The cell and gene therapy sector stands at a critical inflection point. After nearly a decade of regulatory approvals since 2017, the field has transitioned from scientific promise to clinical reality, yet paradoxically, patient access remains constrained by ecosystem fragmentation. Patients in critical need of cell and gene therapy treatment depend on it as a lifeline and require a personalized delivery model.

In 2024 alone, the FDA approved seven novel cell and gene therapy products, including the first tumor-infiltrating lymphocyte (TIL) therapy and the first T-cell receptor (TCR) therapy, bringing the total number of approved therapies to more than 40 globally.^1,2 The global CAR-T cell therapy market, valued at approximately $5.2 billion in 2025, is projected to exceed $23 billion by 2034, representing a compound annual growth rate of 27%.³ Similarly, the broader cell and gene therapy manufacturing market is projected to grow from $11.6 billion in 2024 to $122.86 billion by 2034.⁴

These impressive market projections mask a fundamental challenge: unlike earlier pharmaceutical breakthroughs, cell and gene therapies cannot diffuse through traditional channels alone.

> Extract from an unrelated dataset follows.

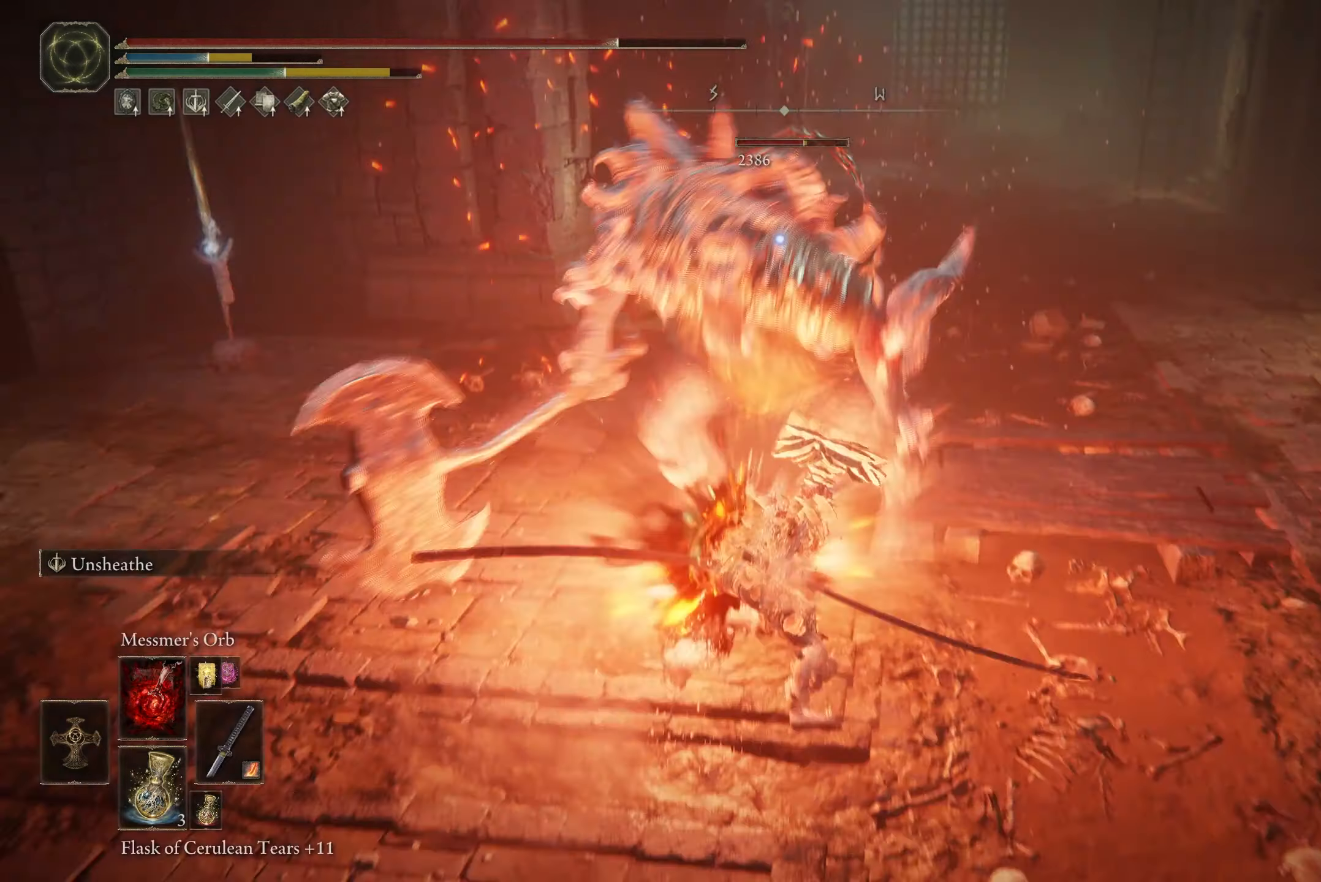
{"buttons": [], "left_stick": "center", "right_stick": "center", "events": [[201, "left_stick", "center"]]}
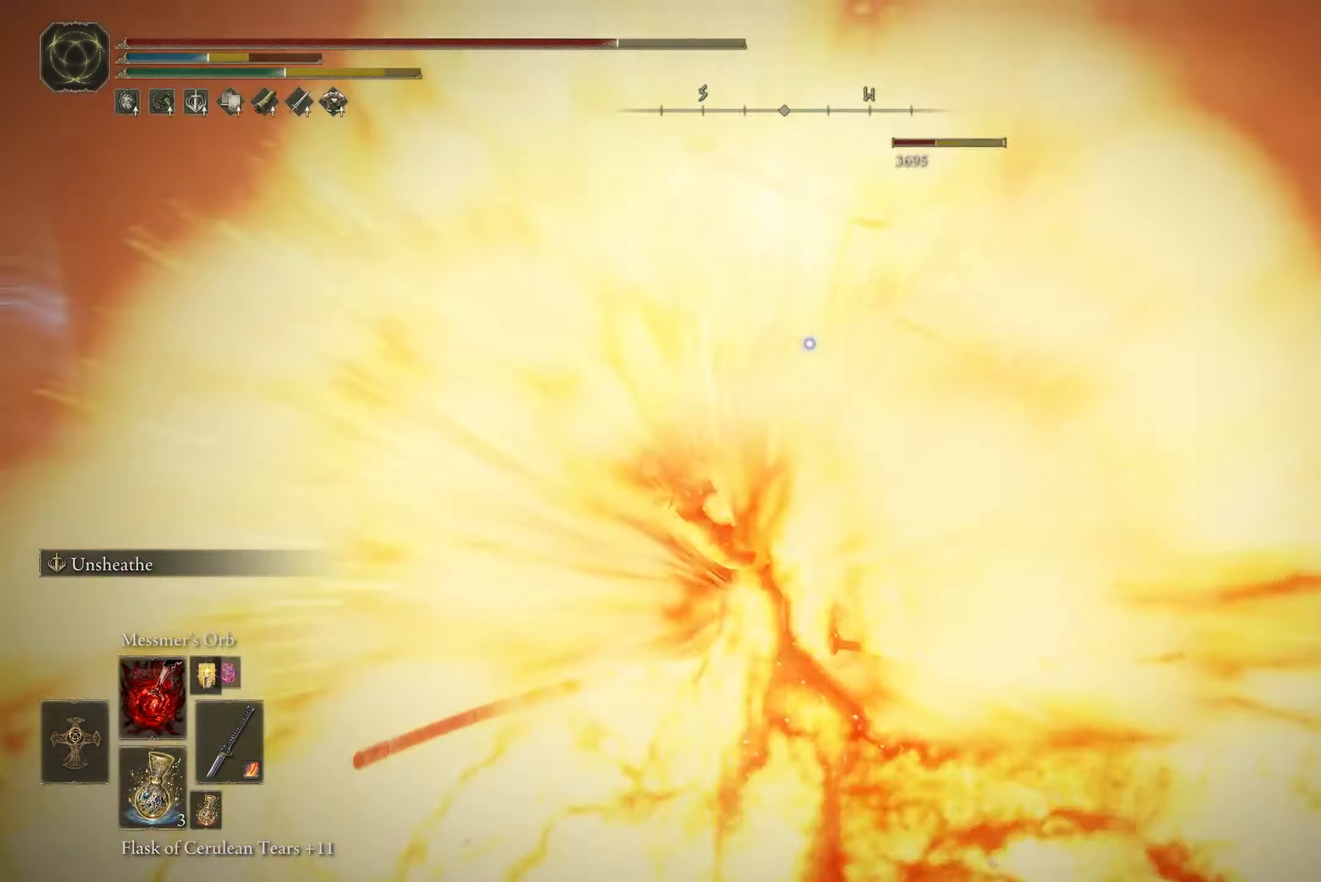
{"buttons": [], "left_stick": "center", "right_stick": "center", "events": []}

They require the simultaneous development of manufacturing infrastructure, regulatory frameworks, supply chain ecosystems, and care delivery systems — what is identified as the cross-sector collaboration (CSC) pathway.

This article synthesizes recent findings on technology diffusion to address a critical question for industry professionals: How can collaborative knowledge-transfer mechanisms accelerate the transition from clinical approval to widespread patient access?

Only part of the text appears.